Another influence may be the fact that most sensor input is not passive. One thinks of a baby learning to focus. Or a little later on, switching static and varying areas of the visual field by learning to track a moving object. What drives this development? One is tempted to argue for a predisposition to maximise information input. This might also explain some reactions in the other senses: revulsion for certain smells might be cultural, but I don’t think we ever teach anybody to hate the sound of nails scraping down a blackboard. Maybe we just don’t like things that swamp all other input from a sense. On the other hand, preprogramming the ability to track the movement of an inbound threat seems like an evolutionary smart thing to do.

But on the whole it seems imaginable that dimensions arise purely out of the sensory flow. So one thinks about experimenting with a variety of inputs to see what dimensions arise. What mechanism might be used? What if a lot of dimensional mud is thrown at the wall in the form of multiple different samplings from the flow of SDRs? Dimensions that experience repeated sequences are reinforced, those that do not wither away. Dimensions that experience sequences that are proximate in that they move in synchrony might compete, with the strongest suppressing their neighbours.

Is anything like this remotely plausible?

A secondary thought arising from this is to wonder how fundamental the question of scale is. It only seems to arise for vision, it makes no obvious sense for the other senses. Then consider talking to a person blind from birth. What is remarkable is how few deficits, if any, they have as a person. But how could scale arise in their world? Things are in reach, or they are not. They are smaller or larger based on direct motor feedback. Velocity is only available through secondary cues: am I walking or running; can I feel wind on my face. In a car, the evidence is weak. One thinks of the philosophers examining an elephant. The only real indication is that other places take more or less time to get to. Thinking about movement around a familiar room, path integration is used, as well as re-anchoring when arriving at a main touch point, but I’m struggling to see why scale arises as something deep in the wiring. Recognition considerations are much the same for a large dog versus a small dog or a dog that is either close or far away. Scale only becomes interesting when I’m planning to reach the dog (or worrying about whether the dog can reach me), which seems like a higher-order activity.
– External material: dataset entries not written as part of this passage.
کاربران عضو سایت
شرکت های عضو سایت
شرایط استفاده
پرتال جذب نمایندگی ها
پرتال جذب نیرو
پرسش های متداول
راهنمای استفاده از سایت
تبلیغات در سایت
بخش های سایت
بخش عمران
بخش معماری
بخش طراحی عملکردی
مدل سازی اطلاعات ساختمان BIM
I’ve been thinking a bit about sparse monologues. Instead of a few among many sparse representations how about a recurrent neural network taking in high dimensional data such as video or sound and producing a low bit rate stream of symbols (or short vectors) as a running monologue of what it sees.
Further processing could be done by much smaller neural networks or decision trees (eg. if-except-if decision trees) etc. Also it would be much easier set up memory systems for short sequences of symbols compared to large, vector to vector associative memory.
If you evolved a recurrent neural network to produce such a monologue it would be very interesting to observe the language it created.
It is certainly a more realistic option for many than large vector end to end neural networks that require a major budget.

Not quite! Generate in its own language a description of the scene, as a human can do quite effectively if presented with an image to describe, a human with a ruler can do even better.
Perhaps the monologue would be 30 bytes per second.
This would allow storage of the entire life experience for review.
Allow very large online tree algorithms to work continuously.

Symbolic systems have some well known problems, however the initial neural network can simply choose not to pass along problematic sequences.

I did mention if-except-if decision trees.
Given the string “orang” then if ‘g’ then ‘r’ might be stored in the tree.
However it is an ‘except if’ tree.
if ‘g’ then ‘r’ except if prior ‘n’ then ‘e’. And you get “orange”. You can go back as far as you need with exceptions.
You can keep adding exceptions as new data arrives, you never have to delete anything.
They actually work really well, for reasons to do with implicit probabilities etc.
They can’t work out complex grammar decisions obviously, but quite effective for life long learning.